In the items below, how many lines contain the string "ankle"? Case counts, and your reply should be only the number.

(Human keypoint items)
————————

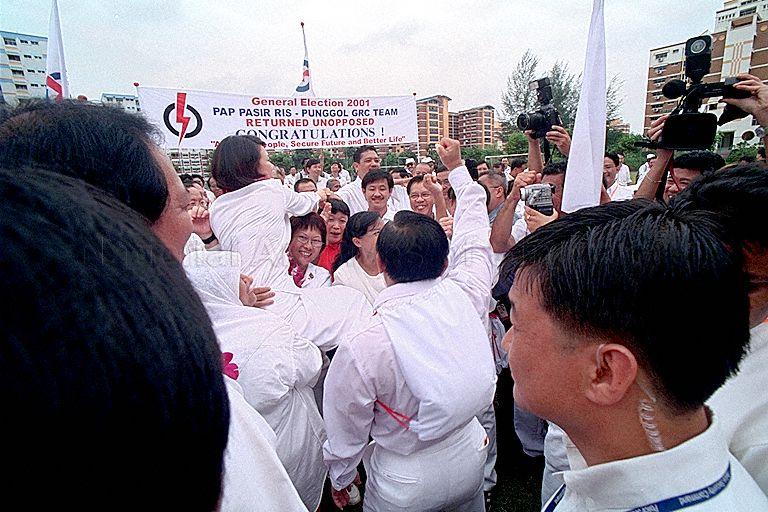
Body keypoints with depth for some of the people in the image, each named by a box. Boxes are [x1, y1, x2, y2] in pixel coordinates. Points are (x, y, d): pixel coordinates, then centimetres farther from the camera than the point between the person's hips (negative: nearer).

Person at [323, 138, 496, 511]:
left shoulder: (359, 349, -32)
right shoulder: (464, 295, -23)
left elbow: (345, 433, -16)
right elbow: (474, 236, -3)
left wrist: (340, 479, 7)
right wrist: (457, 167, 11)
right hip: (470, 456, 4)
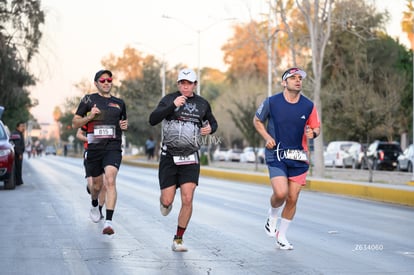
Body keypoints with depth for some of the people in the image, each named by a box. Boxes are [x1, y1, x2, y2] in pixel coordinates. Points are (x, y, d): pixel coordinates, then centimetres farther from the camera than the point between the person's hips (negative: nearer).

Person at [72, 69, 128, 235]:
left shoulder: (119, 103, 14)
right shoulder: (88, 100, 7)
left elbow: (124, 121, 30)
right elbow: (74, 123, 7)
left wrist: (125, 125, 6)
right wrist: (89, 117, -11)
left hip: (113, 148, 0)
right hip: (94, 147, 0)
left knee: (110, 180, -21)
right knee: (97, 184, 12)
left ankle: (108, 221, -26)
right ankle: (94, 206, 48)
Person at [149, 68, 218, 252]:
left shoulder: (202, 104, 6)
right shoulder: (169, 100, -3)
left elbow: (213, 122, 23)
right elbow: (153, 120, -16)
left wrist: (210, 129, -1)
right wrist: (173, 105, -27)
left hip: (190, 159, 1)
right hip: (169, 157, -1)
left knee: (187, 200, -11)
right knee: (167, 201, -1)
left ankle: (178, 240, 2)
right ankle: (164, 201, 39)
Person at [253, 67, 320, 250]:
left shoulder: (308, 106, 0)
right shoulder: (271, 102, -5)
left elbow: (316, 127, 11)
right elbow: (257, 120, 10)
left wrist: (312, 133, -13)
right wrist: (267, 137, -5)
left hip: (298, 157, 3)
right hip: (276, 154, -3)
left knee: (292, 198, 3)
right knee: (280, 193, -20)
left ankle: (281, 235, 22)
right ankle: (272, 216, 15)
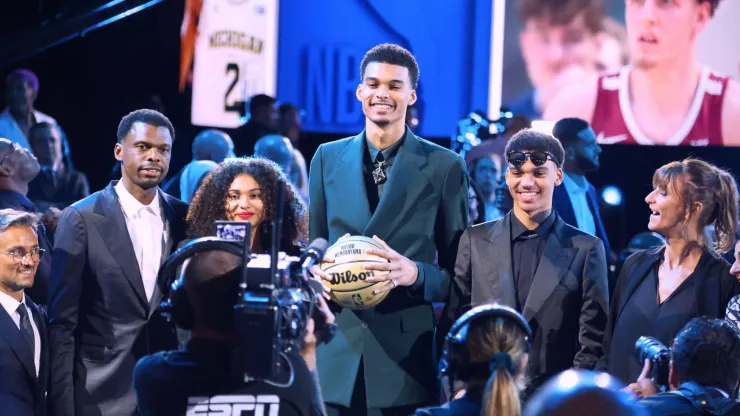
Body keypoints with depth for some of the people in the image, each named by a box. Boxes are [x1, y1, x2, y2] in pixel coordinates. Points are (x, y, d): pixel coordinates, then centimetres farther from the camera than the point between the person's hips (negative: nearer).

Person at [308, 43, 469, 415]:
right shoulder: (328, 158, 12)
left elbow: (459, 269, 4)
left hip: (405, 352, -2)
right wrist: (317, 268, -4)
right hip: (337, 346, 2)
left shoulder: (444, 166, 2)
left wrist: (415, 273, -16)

————————

# [Exercise output]
6